▸ Exercise aim: Each record that follows is to be duplicated exactly, though its pictures are not.

▸ Stored data:
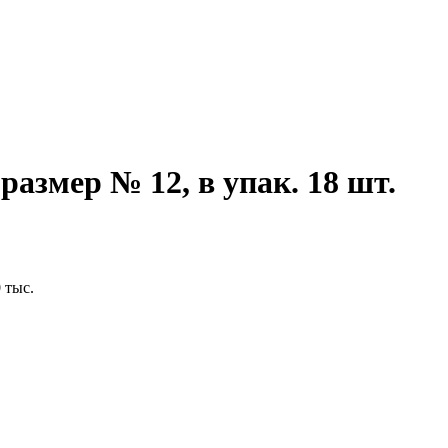
азмер № 12, в упак. 18 шт.
 тыс.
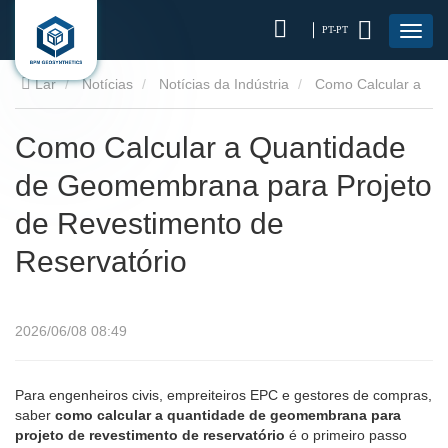
PT-PT
Lar
Notícias
Notícias da Indústria
Como Calcular a
Quantidade de Geomembrana para Projeto de Revestimento
Como Calcular a Quantidade
de Geomembrana para Projeto
de Reservatório
de Revestimento de
Reservatório
2026/06/08 08:49
Para engenheiros civis, empreiteiros EPC e gestores de compras,
saber
como calcular a quantidade de geomembrana para
projeto de revestimento de reservatório
é o primeiro passo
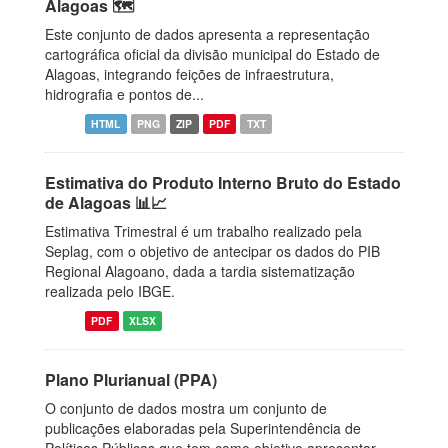
Alagoas 🗺️
Este conjunto de dados apresenta a representação
cartográfica oficial da divisão municipal do Estado de
Alagoas, integrando feições de infraestrutura,
hidrografia e pontos de...
HTML
PNG
ZIP
PDF
TXT
Estimativa do Produto Interno Bruto do Estado
de Alagoas 📊📈
Estimativa Trimestral é um trabalho realizado pela
Seplag, com o objetivo de antecipar os dados do PIB
Regional Alagoano, dada a tardia sistematização
realizada pelo IBGE.
PDF
XLSX
Plano Plurianual (PPA)
O conjunto de dados mostra um conjunto de
publicações elaboradas pela Superintendência de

▸ Task answer:
азмер № 12, в упак. 18 шт.
 тыс.
PT-PT
Lar
Notícias
Notícias da Indústria
Como Calcular a
Quantidade de Geomembrana para Projeto de Revestimento
Como Calcular a Quantidade
de Geomembrana para Projeto
de Reservatório
de Revestimento de
Reservatório
2026/06/08 08:49
Para engenheiros civis, empreiteiros EPC e gestores de compras,
saber
como calcular a quantidade de geomembrana para
projeto de revestimento de reservatório
é o primeiro passo
Alagoas 🗺️
Este conjunto de dados apresenta a representação
cartográfica oficial da divisão municipal do Estado de
Alagoas, integrando feições de infraestrutura,
hidrografia e pontos de...
HTML
PNG
ZIP
PDF
TXT
Estimativa do Produto Interno Bruto do Estado
de Alagoas 📊📈
Estimativa Trimestral é um trabalho realizado pela
Seplag, com o objetivo de antecipar os dados do PIB
Regional Alagoano, dada a tardia sistematização
realizada pelo IBGE.
PDF
XLSX
Plano Plurianual (PPA)
O conjunto de dados mostra um conjunto de
publicações elaboradas pela Superintendência de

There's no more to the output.